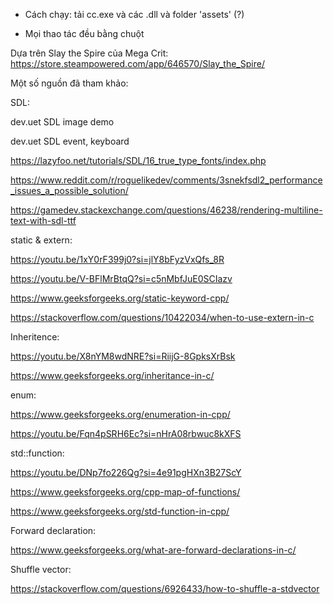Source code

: - Cách chạy: tải cc.exe và các .dll và folder 'assets' (?)
+ Mọi thao tác đều bằng chuột


Dựa trên Slay the Spire của Mega Crit: https://store.steampowered.com/app/646570/Slay_the_Spire/


Một số nguồn đã tham khảo:


SDL:

dev.uet SDL image demo

dev.uet SDL event, keyboard

https://lazyfoo.net/tutorials/SDL/16_true_type_fonts/index.php

https://www.reddit.com/r/roguelikedev/comments/3snekfsdl2_performance_issues_a_possible_solution/

https://gamedev.stackexchange.com/questions/46238/rendering-multiline-text-with-sdl-ttf


static & extern:

https://youtu.be/1xY0rF399j0?si=jlY8bFyzVxQfs_8R

https://youtu.be/V-BFlMrBtqQ?si=c5nMbfJuE0SCIazv

https://www.geeksforgeeks.org/static-keyword-cpp/

https://stackoverflow.com/questions/10422034/when-to-use-extern-in-c


Inheritence:

https://youtu.be/X8nYM8wdNRE?si=RiijG-8GpksXrBsk

https://www.geeksforgeeks.org/inheritance-in-c/


enum:

https://www.geeksforgeeks.org/enumeration-in-cpp/

https://youtu.be/Fqn4pSRH6Ec?si=nHrA08rbwuc8kXFS


std::function:

https://youtu.be/DNp7fo226Qg?si=4e91pgHXn3B27ScY

https://www.geeksforgeeks.org/cpp-map-of-functions/

https://www.geeksforgeeks.org/std-function-in-cpp/


Forward declaration:

https://www.geeksforgeeks.org/what-are-forward-declarations-in-c/


Shuffle vector:

https://stackoverflow.com/questions/6926433/how-to-shuffle-a-stdvector
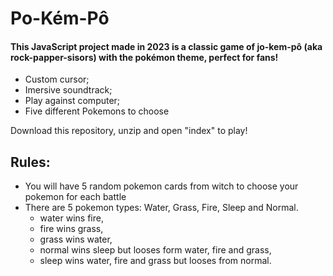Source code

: # Po-Kém-Pô
#### This JavaScript project made in 2023 is a classic game of jo-kem-pô (aka rock-papper-sisors) with the pokémon theme, perfect for fans!
- Custom cursor;
- Imersive soundtrack;
- Play against computer;
- Five different Pokemons to choose
  
Download this repository, unzip and open "index" to play!

## Rules:
- You will have 5 random pokemon cards from witch to choose your pokemon for each battle
- There are 5 pokemon types: Water, Grass, Fire, Sleep and Normal.
    - water wins fire,
    - fire wins grass,
    - grass wins water,
    - normal wins sleep but looses form water, fire and grass,
    - sleep wins water, fire and grass but looses from normal.      
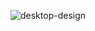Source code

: ![desktop-design](https://user-images.githubusercontent.com/37817290/105644057-70bf9180-5e8b-11eb-8cc0-e1dc57f3689e.jpg)
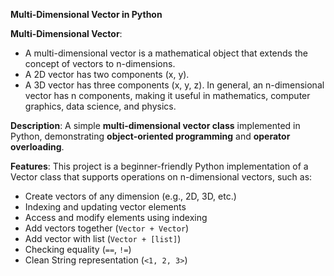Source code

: **Multi-Dimensional Vector in Python**

**Multi-Dimensional Vector**:
- A multi-dimensional vector is a mathematical object that extends the concept of vectors to n-dimensions.
- A 2D vector has two components (x, y).
- A 3D vector has three components (x, y, z).
In general, an n-dimensional vector has n components, making it useful in mathematics, computer graphics, data science, and physics.

**Description**:
A simple **multi-dimensional vector class** implemented in Python, demonstrating **object-oriented programming** and **operator overloading**.

**Features**:
This project is a beginner-friendly Python implementation of a Vector class that supports operations on n-dimensional vectors, such as:
- Create vectors of any dimension (e.g., 2D, 3D, etc.)
- Indexing and updating vector elements
- Access and modify elements using indexing
- Add vectors together (`Vector + Vector`)
- Add vector with list (`Vector + [list]`)
- Checking equality (`==`, `!=`)
- Clean String representation (`<1, 2, 3>`)
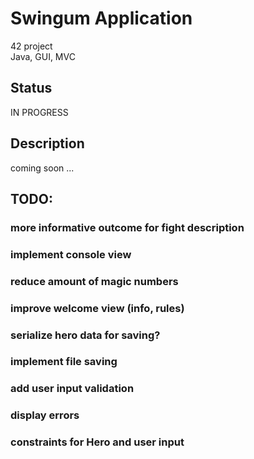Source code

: # Swingum Application

42 project<br>
Java, GUI, MVC

## Status

IN PROGRESS

## Description

coming soon ...

## TODO:

### more informative outcome for fight description
### implement console view
### reduce amount of magic numbers
### improve welcome view (info, rules)
### serialize hero data for saving?
### implement file saving
### add user input validation
### display errors
### constraints for Hero and user input
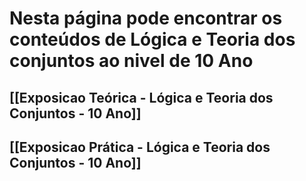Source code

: # Nesta página pode encontrar os conteúdos de Lógica e Teoria dos conjuntos ao nivel de 10 Ano

## [[Exposicao Teórica - Lógica e Teoria dos Conjuntos - 10 Ano]]

## [[Exposicao Prática - Lógica e Teoria dos Conjuntos - 10 Ano]]
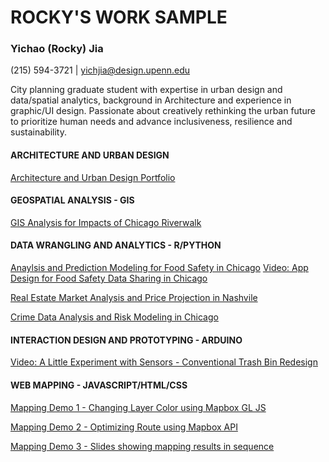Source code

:# ROCKY'S WORK SAMPLE

### Yichao (Rocky) Jia
(215) 594-3721 | yichjia@design.upenn.edu

City planning graduate student with expertise
in urban design and data/spatial analytics,
background in Architecture and experience in
graphic/UI design. Passionate about creatively
rethinking the urban future to prioritize human
needs and advance inclusiveness, resilience
and sustainability.

#### ARCHITECTURE AND URBAN DESIGN 
[Architecture and Urban Design Portfolio](https://issuu.com/rocj/docs/yj_worksample) 

#### GEOSPATIAL ANALYSIS - GIS
[GIS Analysis for Impacts of Chicago Riverwalk](https://issuu.com/rocj/docs/gis_worksample) 

#### DATA WRANGLING AND ANALYTICS - R/PYTHON

[Anaylsis and Prediction Modeling for Food Safety in Chicago](https://rochineer.github.io/Food-Inspection-Modeling/) 
[Video: App Design for Food Safety Data Sharing in Chicago](https://youtu.be/kkv4jmZV-iU)

[Real Estate Market Analysis and Price Projection in Nashvile](https://rochineer.github.io/Data-Analytics-Home-Price-Prediction/) 

[Crime Data Analysis and Risk Modeling in Chicago](https://rochineer.github.io/Crime-Risk-Chicago/)

#### INTERACTION DESIGN AND PROTOTYPING - ARDUINO

[Video: A Little Experiment with Sensors - Conventional Trash Bin Redesign](https://youtu.be/hZdT3pXvnZ4)


#### WEB MAPPING - JAVASCRIPT/HTML/CSS

[Mapping Demo 1 - Changing Layer Color using Mapbox GL JS](https://rochineer.github.io/Web-Mapping-Demo-1/) 

[Mapping Demo 2 - Optimizing Route using Mapbox API](https://rochineer.github.io/Web-Mapping-Demo2/) 

[Mapping Demo 3 - Slides showing mapping results in sequence](https://rochineer.github.io/midterm_YJ/ )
§
JOB: Please format every line of the material above as a numbered list, omitting the blank lines and the pictures.

ANSWER TO THIS PROBLEM:
1. Source code
2. : - Cách chạy: tải cc.exe và các .dll và folder 'assets' (?)
3. + Mọi thao tác đều bằng chuột
4. Dựa trên Slay the Spire của Mega Crit: https://store.steampowered.com/app/646570/Slay_the_Spire/
5. Một số nguồn đã tham khảo:
6. SDL:
7. dev.uet SDL image demo
8. dev.uet SDL event, keyboard
9. https://lazyfoo.net/tutorials/SDL/16_true_type_fonts/index.php
10. https://www.reddit.com/r/roguelikedev/comments/3snekfsdl2_performance_issues_a_possible_solution/
11. https://gamedev.stackexchange.com/questions/46238/rendering-multiline-text-with-sdl-ttf
12. static & extern:
13. https://youtu.be/1xY0rF399j0?si=jlY8bFyzVxQfs_8R
14. https://youtu.be/V-BFlMrBtqQ?si=c5nMbfJuE0SCIazv
15. https://www.geeksforgeeks.org/static-keyword-cpp/
16. https://stackoverflow.com/questions/10422034/when-to-use-extern-in-c
17. Inheritence:
18. https://youtu.be/X8nYM8wdNRE?si=RiijG-8GpksXrBsk
19. https://www.geeksforgeeks.org/inheritance-in-c/
20. enum:
21. https://www.geeksforgeeks.org/enumeration-in-cpp/
22. https://youtu.be/Fqn4pSRH6Ec?si=nHrA08rbwuc8kXFS
23. std::function:
24. https://youtu.be/DNp7fo226Qg?si=4e91pgHXn3B27ScY
25. https://www.geeksforgeeks.org/cpp-map-of-functions/
26. https://www.geeksforgeeks.org/std-function-in-cpp/
27. Forward declaration:
28. https://www.geeksforgeeks.org/what-are-forward-declarations-in-c/
29. Shuffle vector:
30. https://stackoverflow.com/questions/6926433/how-to-shuffle-a-stdvector
31. Source code
32. : # Po-Kém-Pô
33. #### This JavaScript project made in 2023 is a classic game of jo-kem-pô (aka rock-papper-sisors) with the pokémon theme, perfect for fans!
34. - Custom cursor;
35. - Imersive soundtrack;
36. - Play against computer;
37. - Five different Pokemons to choose
38. Download this repository, unzip and open "index" to play!
39. ## Rules:
40. - You will have 5 random pokemon cards from witch to choose your pokemon for each battle
41. - There are 5 pokemon types: Water, Grass, Fire, Sleep and Normal.
42.     - water wins fire,
43.     - fire wins grass,
44.     - grass wins water,
45.     - normal wins sleep but looses form water, fire and grass,
46.     - sleep wins water, fire and grass but looses from normal.      
47. Source code
48. : ![desktop-design](https://user-images.githubusercontent.com/37817290/105644057-70bf9180-5e8b-11eb-8cc0-e1dc57f3689e.jpg)
49. Source code
50. : **Multi-Dimensional Vector in Python**
51. **Multi-Dimensional Vector**:
52. - A multi-dimensional vector is a mathematical object that extends the concept of vectors to n-dimensions.
53. - A 2D vector has two components (x, y).
54. - A 3D vector has three components (x, y, z).
55. In general, an n-dimensional vector has n components, making it useful in mathematics, computer graphics, data science, and physics.
56. **Description**:
57. A simple **multi-dimensional vector class** implemented in Python, demonstrating **object-oriented programming** and **operator overloading**.
58. **Features**:
59. This project is a beginner-friendly Python implementation of a Vector class that supports operations on n-dimensional vectors, such as:
60. - Create vectors of any dimension (e.g., 2D, 3D, etc.)
61. - Indexing and updating vector elements
62. - Access and modify elements using indexing
63. - Add vectors together (`Vector + Vector`)
64. - Add vector with list (`Vector + [list]`)
65. - Checking equality (`==`, `!=`)
66. - Clean String representation (`<1, 2, 3>`)
67. Source code
68. : # Swingum Application
69. 42 project<br>
70. Java, GUI, MVC
71. ## Status
72. IN PROGRESS
73. ## Description
74. coming soon ...
75. ## TODO:
76. ### more informative outcome for fight description
77. ### implement console view
78. ### reduce amount of magic numbers
79. ### improve welcome view (info, rules)
80. ### serialize hero data for saving?
81. ### implement file saving
82. ### add user input validation
83. ### display errors
84. ### constraints for Hero and user input
85. Source code
86. : # Nesta página pode encontrar os conteúdos de Lógica e Teoria dos conjuntos ao nivel de 10 Ano
87. ## [[Exposicao Teórica - Lógica e Teoria dos Conjuntos - 10 Ano]]
88. ## [[Exposicao Prática - Lógica e Teoria dos Conjuntos - 10 Ano]]
89. Source code
90. :# ROCKY'S WORK SAMPLE
91. ### Yichao (Rocky) Jia
92. (215) 594-3721 | yichjia@design.upenn.edu
93. City planning graduate student with expertise
94. in urban design and data/spatial analytics,
95. background in Architecture and experience in
96. graphic/UI design. Passionate about creatively
97. rethinking the urban future to prioritize human
98. needs and advance inclusiveness, resilience
99. and sustainability.
100. #### ARCHITECTURE AND URBAN DESIGN 
101. [Architecture and Urban Design Portfolio](https://issuu.com/rocj/docs/yj_worksample) 
102. #### GEOSPATIAL ANALYSIS - GIS
103. [GIS Analysis for Impacts of Chicago Riverwalk](https://issuu.com/rocj/docs/gis_worksample) 
104. #### DATA WRANGLING AND ANALYTICS - R/PYTHON
105. [Anaylsis and Prediction Modeling for Food Safety in Chicago](https://rochineer.github.io/Food-Inspection-Modeling/) 
106. [Video: App Design for Food Safety Data Sharing in Chicago](https://youtu.be/kkv4jmZV-iU)
107. [Real Estate Market Analysis and Price Projection in Nashvile](https://rochineer.github.io/Data-Analytics-Home-Price-Prediction/) 
108. [Crime Data Analysis and Risk Modeling in Chicago](https://rochineer.github.io/Crime-Risk-Chicago/)
109. #### INTERACTION DESIGN AND PROTOTYPING - ARDUINO
110. [Video: A Little Experiment with Sensors - Conventional Trash Bin Redesign](https://youtu.be/hZdT3pXvnZ4)
111. #### WEB MAPPING - JAVASCRIPT/HTML/CSS
112. [Mapping Demo 1 - Changing Layer Color using Mapbox GL JS](https://rochineer.github.io/Web-Mapping-Demo-1/) 
113. [Mapping Demo 2 - Optimizing Route using Mapbox API](https://rochineer.github.io/Web-Mapping-Demo2/) 
114. [Mapping Demo 3 - Slides showing mapping results in sequence](https://rochineer.github.io/midterm_YJ/ )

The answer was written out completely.